##### RECORDS #####

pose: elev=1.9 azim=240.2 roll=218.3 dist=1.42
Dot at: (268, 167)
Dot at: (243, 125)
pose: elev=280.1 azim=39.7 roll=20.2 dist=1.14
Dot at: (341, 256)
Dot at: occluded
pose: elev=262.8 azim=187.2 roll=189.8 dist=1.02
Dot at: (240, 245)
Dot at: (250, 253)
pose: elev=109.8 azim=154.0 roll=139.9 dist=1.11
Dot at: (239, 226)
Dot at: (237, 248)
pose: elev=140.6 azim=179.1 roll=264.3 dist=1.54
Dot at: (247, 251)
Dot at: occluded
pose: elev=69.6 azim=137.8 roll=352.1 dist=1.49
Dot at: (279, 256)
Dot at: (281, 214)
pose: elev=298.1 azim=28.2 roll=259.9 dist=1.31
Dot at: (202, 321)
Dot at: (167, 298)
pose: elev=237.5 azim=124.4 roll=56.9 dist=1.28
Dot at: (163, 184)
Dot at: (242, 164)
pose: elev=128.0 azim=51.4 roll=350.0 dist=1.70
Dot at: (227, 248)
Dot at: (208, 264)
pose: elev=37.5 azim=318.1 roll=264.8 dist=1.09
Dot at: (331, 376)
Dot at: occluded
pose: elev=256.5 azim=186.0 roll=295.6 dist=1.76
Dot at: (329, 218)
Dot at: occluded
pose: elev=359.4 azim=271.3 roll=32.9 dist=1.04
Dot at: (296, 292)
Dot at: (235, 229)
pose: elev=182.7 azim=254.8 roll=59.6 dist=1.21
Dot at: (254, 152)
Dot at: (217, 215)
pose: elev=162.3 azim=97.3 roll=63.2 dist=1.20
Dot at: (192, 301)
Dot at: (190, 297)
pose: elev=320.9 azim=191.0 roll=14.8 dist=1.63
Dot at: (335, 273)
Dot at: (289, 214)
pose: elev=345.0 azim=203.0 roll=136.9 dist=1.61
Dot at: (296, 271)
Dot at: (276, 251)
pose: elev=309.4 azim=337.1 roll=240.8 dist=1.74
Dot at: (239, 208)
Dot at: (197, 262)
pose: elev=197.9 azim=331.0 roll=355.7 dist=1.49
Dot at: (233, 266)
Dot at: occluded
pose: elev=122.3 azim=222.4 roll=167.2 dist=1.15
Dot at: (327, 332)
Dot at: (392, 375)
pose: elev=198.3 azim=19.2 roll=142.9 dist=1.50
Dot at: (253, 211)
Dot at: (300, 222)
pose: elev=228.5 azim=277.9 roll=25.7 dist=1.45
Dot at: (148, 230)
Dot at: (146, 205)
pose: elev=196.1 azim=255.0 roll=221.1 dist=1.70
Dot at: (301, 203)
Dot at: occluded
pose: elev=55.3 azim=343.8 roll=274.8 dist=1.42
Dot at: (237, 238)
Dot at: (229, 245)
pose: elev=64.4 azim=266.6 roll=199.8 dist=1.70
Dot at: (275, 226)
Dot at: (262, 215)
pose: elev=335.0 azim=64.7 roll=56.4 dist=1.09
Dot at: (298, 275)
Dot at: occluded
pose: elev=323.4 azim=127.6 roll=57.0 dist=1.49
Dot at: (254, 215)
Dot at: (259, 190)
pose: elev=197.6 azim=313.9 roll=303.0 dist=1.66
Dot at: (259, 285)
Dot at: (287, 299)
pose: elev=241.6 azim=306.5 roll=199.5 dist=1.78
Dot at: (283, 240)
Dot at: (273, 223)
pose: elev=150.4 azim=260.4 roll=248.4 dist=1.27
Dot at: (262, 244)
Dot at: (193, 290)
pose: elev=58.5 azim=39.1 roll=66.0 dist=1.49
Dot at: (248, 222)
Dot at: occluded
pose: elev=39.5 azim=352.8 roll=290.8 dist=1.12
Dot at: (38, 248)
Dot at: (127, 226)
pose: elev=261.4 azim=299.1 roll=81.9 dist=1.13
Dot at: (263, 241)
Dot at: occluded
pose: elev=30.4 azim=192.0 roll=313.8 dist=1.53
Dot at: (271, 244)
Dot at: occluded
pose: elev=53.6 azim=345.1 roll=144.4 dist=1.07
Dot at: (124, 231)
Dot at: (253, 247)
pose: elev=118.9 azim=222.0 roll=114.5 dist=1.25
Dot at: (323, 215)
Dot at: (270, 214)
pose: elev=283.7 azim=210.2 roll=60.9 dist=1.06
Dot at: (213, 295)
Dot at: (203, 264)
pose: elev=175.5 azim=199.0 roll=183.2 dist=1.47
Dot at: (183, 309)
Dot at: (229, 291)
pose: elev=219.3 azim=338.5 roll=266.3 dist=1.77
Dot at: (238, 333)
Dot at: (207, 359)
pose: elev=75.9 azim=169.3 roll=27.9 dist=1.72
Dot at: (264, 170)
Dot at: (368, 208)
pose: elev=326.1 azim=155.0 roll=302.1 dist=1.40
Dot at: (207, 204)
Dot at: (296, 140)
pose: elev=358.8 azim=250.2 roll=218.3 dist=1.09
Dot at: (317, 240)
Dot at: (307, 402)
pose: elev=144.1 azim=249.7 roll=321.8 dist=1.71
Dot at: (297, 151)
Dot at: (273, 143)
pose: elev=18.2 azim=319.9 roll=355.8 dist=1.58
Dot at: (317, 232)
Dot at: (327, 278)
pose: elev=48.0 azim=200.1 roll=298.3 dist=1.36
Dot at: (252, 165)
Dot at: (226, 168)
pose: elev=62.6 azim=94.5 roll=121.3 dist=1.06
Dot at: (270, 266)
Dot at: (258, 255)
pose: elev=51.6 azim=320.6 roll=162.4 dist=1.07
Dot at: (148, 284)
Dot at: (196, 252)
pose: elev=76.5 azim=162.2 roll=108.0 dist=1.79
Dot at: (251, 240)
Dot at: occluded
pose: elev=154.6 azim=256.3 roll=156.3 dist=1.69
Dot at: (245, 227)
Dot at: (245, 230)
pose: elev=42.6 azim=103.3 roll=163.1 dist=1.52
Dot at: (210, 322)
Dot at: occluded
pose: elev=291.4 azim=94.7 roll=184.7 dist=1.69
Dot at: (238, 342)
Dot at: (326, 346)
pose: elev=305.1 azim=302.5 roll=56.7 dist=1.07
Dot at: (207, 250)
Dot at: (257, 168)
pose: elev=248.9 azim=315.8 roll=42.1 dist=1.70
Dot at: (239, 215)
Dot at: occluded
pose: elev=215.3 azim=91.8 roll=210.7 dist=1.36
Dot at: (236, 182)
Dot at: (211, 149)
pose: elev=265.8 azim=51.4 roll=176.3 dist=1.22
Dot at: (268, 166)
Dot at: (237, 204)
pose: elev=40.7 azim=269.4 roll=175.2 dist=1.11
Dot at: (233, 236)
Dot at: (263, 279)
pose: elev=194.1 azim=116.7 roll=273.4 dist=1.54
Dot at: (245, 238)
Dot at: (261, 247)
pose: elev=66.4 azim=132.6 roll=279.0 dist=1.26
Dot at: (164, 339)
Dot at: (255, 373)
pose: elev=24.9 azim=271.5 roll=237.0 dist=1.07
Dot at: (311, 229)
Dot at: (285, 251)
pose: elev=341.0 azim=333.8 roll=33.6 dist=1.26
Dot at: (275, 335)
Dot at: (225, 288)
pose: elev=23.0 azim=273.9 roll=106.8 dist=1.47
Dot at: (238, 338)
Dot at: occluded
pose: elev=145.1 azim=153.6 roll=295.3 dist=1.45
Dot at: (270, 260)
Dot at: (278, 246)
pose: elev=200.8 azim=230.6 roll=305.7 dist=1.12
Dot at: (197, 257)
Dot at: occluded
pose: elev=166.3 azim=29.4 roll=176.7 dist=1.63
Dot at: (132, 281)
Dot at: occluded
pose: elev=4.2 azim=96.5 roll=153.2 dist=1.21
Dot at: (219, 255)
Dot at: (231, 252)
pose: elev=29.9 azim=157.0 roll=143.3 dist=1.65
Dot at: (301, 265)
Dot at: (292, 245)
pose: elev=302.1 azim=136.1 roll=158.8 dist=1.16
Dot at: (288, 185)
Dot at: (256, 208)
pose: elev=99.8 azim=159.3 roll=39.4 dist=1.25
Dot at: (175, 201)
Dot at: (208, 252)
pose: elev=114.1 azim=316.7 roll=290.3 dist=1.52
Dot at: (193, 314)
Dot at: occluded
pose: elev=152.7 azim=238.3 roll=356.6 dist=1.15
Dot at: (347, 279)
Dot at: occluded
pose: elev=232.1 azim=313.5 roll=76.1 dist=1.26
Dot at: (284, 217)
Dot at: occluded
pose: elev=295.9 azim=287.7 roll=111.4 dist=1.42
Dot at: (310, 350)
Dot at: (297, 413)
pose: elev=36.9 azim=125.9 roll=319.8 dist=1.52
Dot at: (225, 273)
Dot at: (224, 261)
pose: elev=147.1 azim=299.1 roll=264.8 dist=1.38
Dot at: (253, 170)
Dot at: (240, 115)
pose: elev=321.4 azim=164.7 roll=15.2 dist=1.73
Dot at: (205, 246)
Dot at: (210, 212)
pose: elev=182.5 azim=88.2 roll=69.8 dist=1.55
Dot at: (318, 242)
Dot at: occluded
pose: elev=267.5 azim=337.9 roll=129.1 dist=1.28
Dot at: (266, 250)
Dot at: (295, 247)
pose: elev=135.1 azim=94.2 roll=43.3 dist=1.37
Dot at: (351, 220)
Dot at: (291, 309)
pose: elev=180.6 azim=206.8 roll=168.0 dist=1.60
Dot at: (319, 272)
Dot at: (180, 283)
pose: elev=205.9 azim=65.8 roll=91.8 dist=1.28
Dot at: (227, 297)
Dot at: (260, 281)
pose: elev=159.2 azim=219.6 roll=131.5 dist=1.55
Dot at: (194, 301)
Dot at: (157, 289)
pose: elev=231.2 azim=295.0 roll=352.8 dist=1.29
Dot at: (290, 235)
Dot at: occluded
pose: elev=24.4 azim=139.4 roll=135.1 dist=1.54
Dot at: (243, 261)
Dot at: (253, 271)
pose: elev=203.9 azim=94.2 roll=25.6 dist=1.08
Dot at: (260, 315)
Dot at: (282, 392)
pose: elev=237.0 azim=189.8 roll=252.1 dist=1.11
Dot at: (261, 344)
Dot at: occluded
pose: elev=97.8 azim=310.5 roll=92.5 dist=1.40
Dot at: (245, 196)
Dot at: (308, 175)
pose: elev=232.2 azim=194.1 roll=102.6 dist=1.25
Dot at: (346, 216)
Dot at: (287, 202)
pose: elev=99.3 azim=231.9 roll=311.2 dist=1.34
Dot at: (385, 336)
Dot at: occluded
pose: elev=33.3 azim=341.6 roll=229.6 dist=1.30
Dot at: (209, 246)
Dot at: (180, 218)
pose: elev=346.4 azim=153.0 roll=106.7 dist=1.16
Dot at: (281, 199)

#####

→ **GIVEN REQUEST**:
Repeat the lines of the material from the line containing "pose: elev=30.4 azim=192.0" up to and including the line containing "Dot at: (245, 230)".

→ **FINISHED ANSWER**:
pose: elev=30.4 azim=192.0 roll=313.8 dist=1.53
Dot at: (271, 244)
Dot at: occluded
pose: elev=53.6 azim=345.1 roll=144.4 dist=1.07
Dot at: (124, 231)
Dot at: (253, 247)
pose: elev=118.9 azim=222.0 roll=114.5 dist=1.25
Dot at: (323, 215)
Dot at: (270, 214)
pose: elev=283.7 azim=210.2 roll=60.9 dist=1.06
Dot at: (213, 295)
Dot at: (203, 264)
pose: elev=175.5 azim=199.0 roll=183.2 dist=1.47
Dot at: (183, 309)
Dot at: (229, 291)
pose: elev=219.3 azim=338.5 roll=266.3 dist=1.77
Dot at: (238, 333)
Dot at: (207, 359)
pose: elev=75.9 azim=169.3 roll=27.9 dist=1.72
Dot at: (264, 170)
Dot at: (368, 208)
pose: elev=326.1 azim=155.0 roll=302.1 dist=1.40
Dot at: (207, 204)
Dot at: (296, 140)
pose: elev=358.8 azim=250.2 roll=218.3 dist=1.09
Dot at: (317, 240)
Dot at: (307, 402)
pose: elev=144.1 azim=249.7 roll=321.8 dist=1.71
Dot at: (297, 151)
Dot at: (273, 143)
pose: elev=18.2 azim=319.9 roll=355.8 dist=1.58
Dot at: (317, 232)
Dot at: (327, 278)
pose: elev=48.0 azim=200.1 roll=298.3 dist=1.36
Dot at: (252, 165)
Dot at: (226, 168)
pose: elev=62.6 azim=94.5 roll=121.3 dist=1.06
Dot at: (270, 266)
Dot at: (258, 255)
pose: elev=51.6 azim=320.6 roll=162.4 dist=1.07
Dot at: (148, 284)
Dot at: (196, 252)
pose: elev=76.5 azim=162.2 roll=108.0 dist=1.79
Dot at: (251, 240)
Dot at: occluded
pose: elev=154.6 azim=256.3 roll=156.3 dist=1.69
Dot at: (245, 227)
Dot at: (245, 230)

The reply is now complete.